::: Excerpted data :::
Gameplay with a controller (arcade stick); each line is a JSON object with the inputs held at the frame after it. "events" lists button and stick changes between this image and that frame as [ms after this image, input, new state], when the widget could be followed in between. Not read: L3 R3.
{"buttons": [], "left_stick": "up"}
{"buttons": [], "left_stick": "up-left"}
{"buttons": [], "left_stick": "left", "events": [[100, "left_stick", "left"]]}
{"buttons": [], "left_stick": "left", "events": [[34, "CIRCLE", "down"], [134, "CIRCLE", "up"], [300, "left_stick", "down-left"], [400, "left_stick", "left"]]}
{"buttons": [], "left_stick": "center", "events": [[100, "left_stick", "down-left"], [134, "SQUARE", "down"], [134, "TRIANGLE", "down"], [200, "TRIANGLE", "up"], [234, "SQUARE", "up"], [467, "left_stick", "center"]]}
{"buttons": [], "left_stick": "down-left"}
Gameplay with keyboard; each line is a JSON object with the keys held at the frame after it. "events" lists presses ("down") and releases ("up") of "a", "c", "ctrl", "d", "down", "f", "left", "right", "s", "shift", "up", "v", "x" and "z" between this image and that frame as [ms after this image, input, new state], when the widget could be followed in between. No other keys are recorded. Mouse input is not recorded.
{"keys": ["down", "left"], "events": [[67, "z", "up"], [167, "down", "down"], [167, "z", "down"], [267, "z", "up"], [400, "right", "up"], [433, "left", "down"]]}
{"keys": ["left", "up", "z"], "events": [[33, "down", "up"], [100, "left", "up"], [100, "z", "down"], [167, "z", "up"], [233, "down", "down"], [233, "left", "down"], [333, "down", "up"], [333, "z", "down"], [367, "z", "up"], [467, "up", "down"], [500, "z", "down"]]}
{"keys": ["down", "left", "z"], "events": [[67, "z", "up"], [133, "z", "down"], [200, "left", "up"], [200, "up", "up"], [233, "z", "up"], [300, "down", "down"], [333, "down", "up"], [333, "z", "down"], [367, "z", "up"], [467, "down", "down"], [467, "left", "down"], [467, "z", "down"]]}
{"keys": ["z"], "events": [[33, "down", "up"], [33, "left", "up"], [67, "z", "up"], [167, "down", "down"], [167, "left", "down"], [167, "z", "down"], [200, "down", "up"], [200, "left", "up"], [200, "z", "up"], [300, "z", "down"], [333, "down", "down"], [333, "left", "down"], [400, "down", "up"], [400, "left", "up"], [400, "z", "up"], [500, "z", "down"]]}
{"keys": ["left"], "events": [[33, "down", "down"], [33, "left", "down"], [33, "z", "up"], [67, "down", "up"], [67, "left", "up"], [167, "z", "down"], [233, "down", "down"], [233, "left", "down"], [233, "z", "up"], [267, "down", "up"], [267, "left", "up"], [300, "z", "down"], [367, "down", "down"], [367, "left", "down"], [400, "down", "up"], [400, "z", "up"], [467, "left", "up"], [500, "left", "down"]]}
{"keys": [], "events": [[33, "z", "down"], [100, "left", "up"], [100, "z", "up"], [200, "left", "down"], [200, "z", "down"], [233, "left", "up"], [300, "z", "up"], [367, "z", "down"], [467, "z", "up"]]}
:::
Problem statement: With "buttons" as the word to match, copy each line of the records that has it.

Written reply:
{"buttons": [], "left_stick": "up"}
{"buttons": [], "left_stick": "up-left"}
{"buttons": [], "left_stick": "left", "events": [[100, "left_stick", "left"]]}
{"buttons": [], "left_stick": "left", "events": [[34, "CIRCLE", "down"], [134, "CIRCLE", "up"], [300, "left_stick", "down-left"], [400, "left_stick", "left"]]}
{"buttons": [], "left_stick": "center", "events": [[100, "left_stick", "down-left"], [134, "SQUARE", "down"], [134, "TRIANGLE", "down"], [200, "TRIANGLE", "up"], [234, "SQUARE", "up"], [467, "left_stick", "center"]]}
{"buttons": [], "left_stick": "down-left"}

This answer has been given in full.